**PASSAGE GIVEN**.
__________________________________________________

Sneaking on Courses: Tales from the Pros

Before they were pros, sneaking on was the only way these promising golfers could play some out-of-reach courses

For three-plus years as a member of the St. John’s University men’s golf team, Keegan Bradley enjoyed the undeniably great perk of being able to play Bethpage Black Golf Course, the famed municipal golf course on Long Island, where golfers sleep in their car for the chance to play the site of U.S. Opens, PGA Championships, and, this fall, the host of the 2025 Ryder Cup.

But only 12 of the holes, nicknamed “The Short Course.”

Every Monday, when the course was closed, the superintendent allowed Bradley and his Red Storm teammates to park by the maintenance shed near the 3rd tee and play the inside loop, the holes east of Round Swamp Road consisting of Nos. 3–14. There was one hard and fast rule: Don’t cross the road. The remaining six holes were off limits. The reason: security cameras on those holes would catch them.

Bradley adhered to the rule laid down by Coach Frank Darby, but like the Sirens in the tale of Odysseus—whose irresistible song lures sailors to their death—holes 15–18 and 1–2, kept calling his name. One Monday during his senior year, he and fellow teammate George Zolotas could no longer resist temptation.

__________________________________________________

**DATASET EXCERPT**.
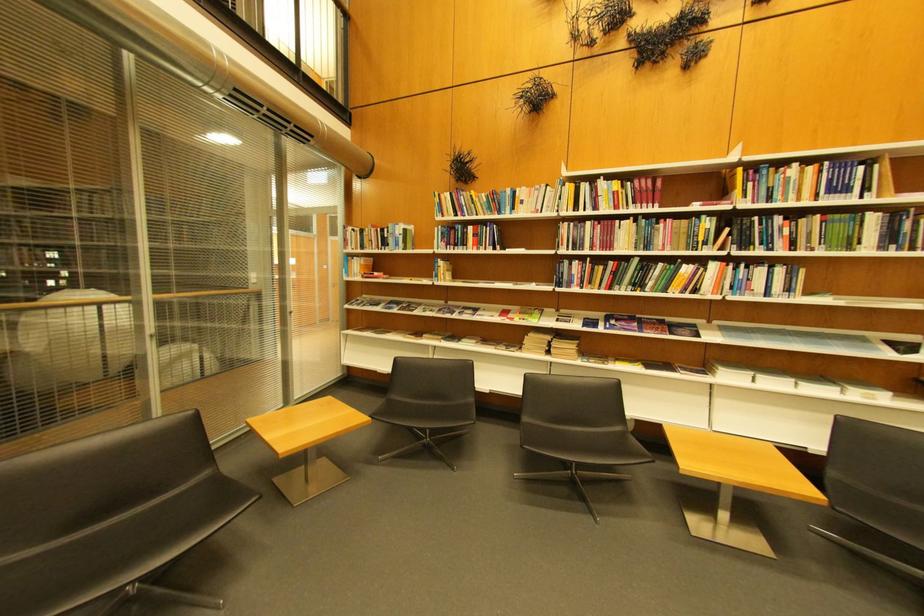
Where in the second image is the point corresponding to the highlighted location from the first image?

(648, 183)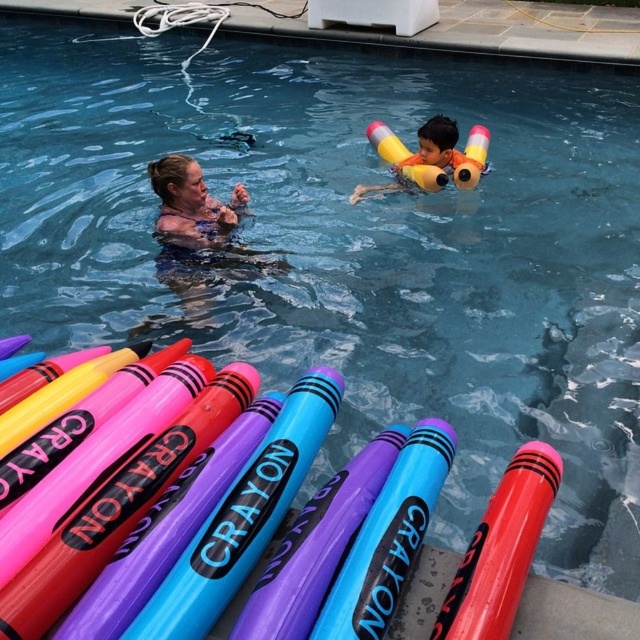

__________________________________________________

**JOBS**.
a) In the article on pros sneaking onto golf courses, which holes made up the stretch of Bethpage Black nicknamed "The Short Course"?
b) Carry the article about pros sneaking onto golf courses forward from its final sentence.

**ANSWERS TO EACH TASK**.
a) Holes 3 through 14, east of Round Swamp Road.

b)
“We were frothing to play them,” recalls Bradley. “We said, ‘Screw it, we’re going over.’ Imagine you’re in college and you’re looking at 15 through 18 at Bethpage Black for four years and you can’t play them. It was brutal. So, we did it—and yes, we got caught. And we got in so much trouble. The police were called. I’ve never seen my coach so mad.”

sneaking on golf courses
Illustration by Tim Bower

Bradley will have a full-circle moment when he returns to Bethpage Black as captain of Team USA. And while he’ll be welcomed ceremoniously this time, Bradley insists he has no regrets about trespassing in the past. It was well worth it.

That’s a sentiment many, if not most, golfers can share. After all, what avid player hasn’t snuck onto a course at some point in the name of hitting just a few more shots in the gloaming or tiptoeing across forbidden fairways? Whether it’s the lure of playing a marquee track or the thrill of illicit risk-taking, it’s difficult to resist when the game beckons. As Bradley’s story proves, Tour players aren’t immune.

Take Lee Trevino, the six-time major winner, who endured the kind of hardscrabble upbringing that would have made Charles Dickens blanch. Trevino was raised in a sharecropper’s house without electricity or plumbing. But it was situated roughly 100 yards from the 7th fairway of the Dallas Athletic Club and young Lee walked through the course to get to school.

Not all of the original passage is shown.